Let $\Omega \subset \mathbb{R}^N$ be a bounded open set and let $(f_n) \subset L^2(\Omega)$. Suppose there exists $f \in L^2(\Omega)$ such that $$\int_{\Omega} f_n \varphi \rightarrow \int_{\Omega} f \varphi$$ for all $\varphi \in C_c^\infty(\Omega)$.
How can we deduce that $$\int_{\Omega} f_n v \rightarrow \int_{\Omega} f v$$ for all $v \in W_0^{1,2}(\Omega)$ ?
By definition, for all $v \in W_0^{1,2}(\Omega)$ there exists a sequence $(v_m) \subset C_c^\infty(\Omega)$ such that $$\vert\vert v_m - v \vert\vert_{W^{1,2}(\mathbb{R}^N)} \rightarrow 0.$$ Therefore—using Lebesgue's dominated convergence— $$\lim_{n \rightarrow \infty} \int_{\Omega} f_n v = \lim_{n \rightarrow \infty} \lim_{m \rightarrow \infty} \int_{\Omega} f_n v_m.$$ If we can switch the two limits, then I believe the proof is complete. But I'm pretty sure that it is not that simple. Any idea?
This is not true.
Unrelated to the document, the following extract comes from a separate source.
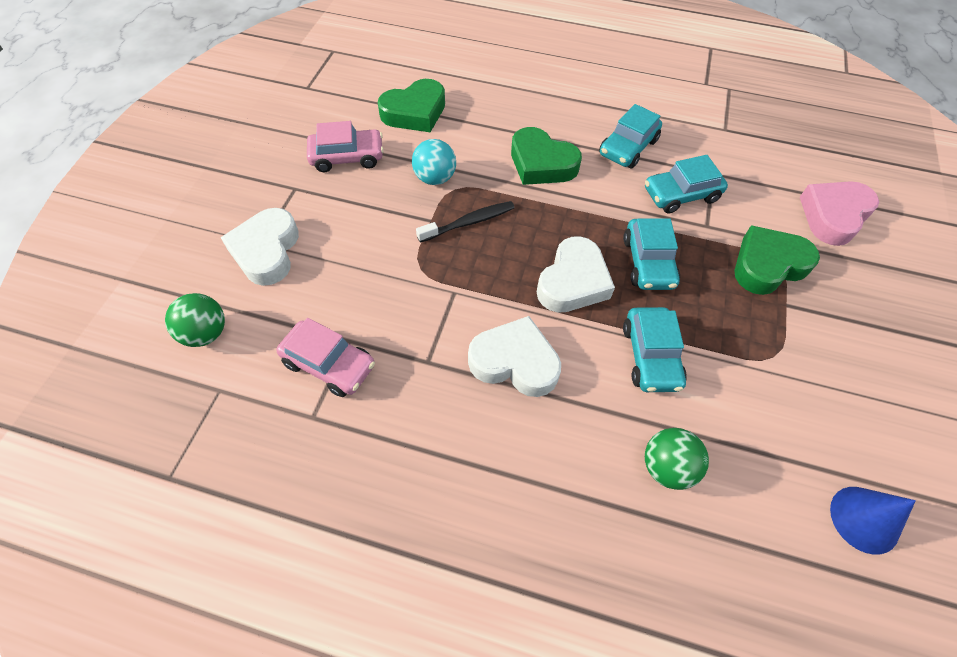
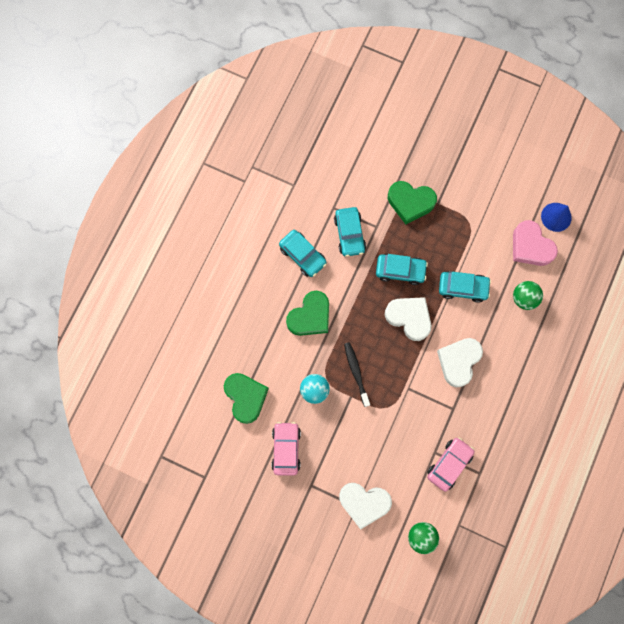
camera: 80 degrees left, 20 degrees up
green heart [734,225,820,295] -> green heart turned 60 degrees counterclockwise [388,181,437,224]
pink heart [800,181,879,246] -> pink heart moved to [513,220,558,266]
Let $\Omega=(0,1)$. Set $f_n(x):= n^3 \chi_{[0,1/n]}(x)$. Then $$ \int_0^1 f_n \phi \to 0 $$ for all $\phi\in C_c^\infty(\Omega)$.
Let $\psi \in C^\infty(\bar\Omega)$ be a smooth cut-off function: $\psi=1$ on $(0,1/2)$, $\psi\ge0$, $\psi(1)=0$.
Take $\phi(x)=x^{3/2-\epsilon}\psi$, $\epsilon>0$, which is in $W_0^{1,2}(\Omega)$. Then $$ \int_\Omega f_n \phi=\int_0^{1/n} n^3 x^{3/2-\epsilon} =O(n^{1/2}) \to\infty. $$
The statement is true, if one additionally assumes that $(f_n)$ is bounded in $L^2(\Omega)$. Then the conditions imply $f_n\rightharpoonup f$ in $L^2(\Omega)$ by density of smooth functions in $L^2(\Omega)$. This is equivalent to $\int_\Omega f_n\phi\to\int_\Omega f\phi$ for all $\phi\in L^2(\Omega)$. Hence, the desired estimate follows as $W_0^{1,2}(\Omega)\subset L^2(\Omega)$.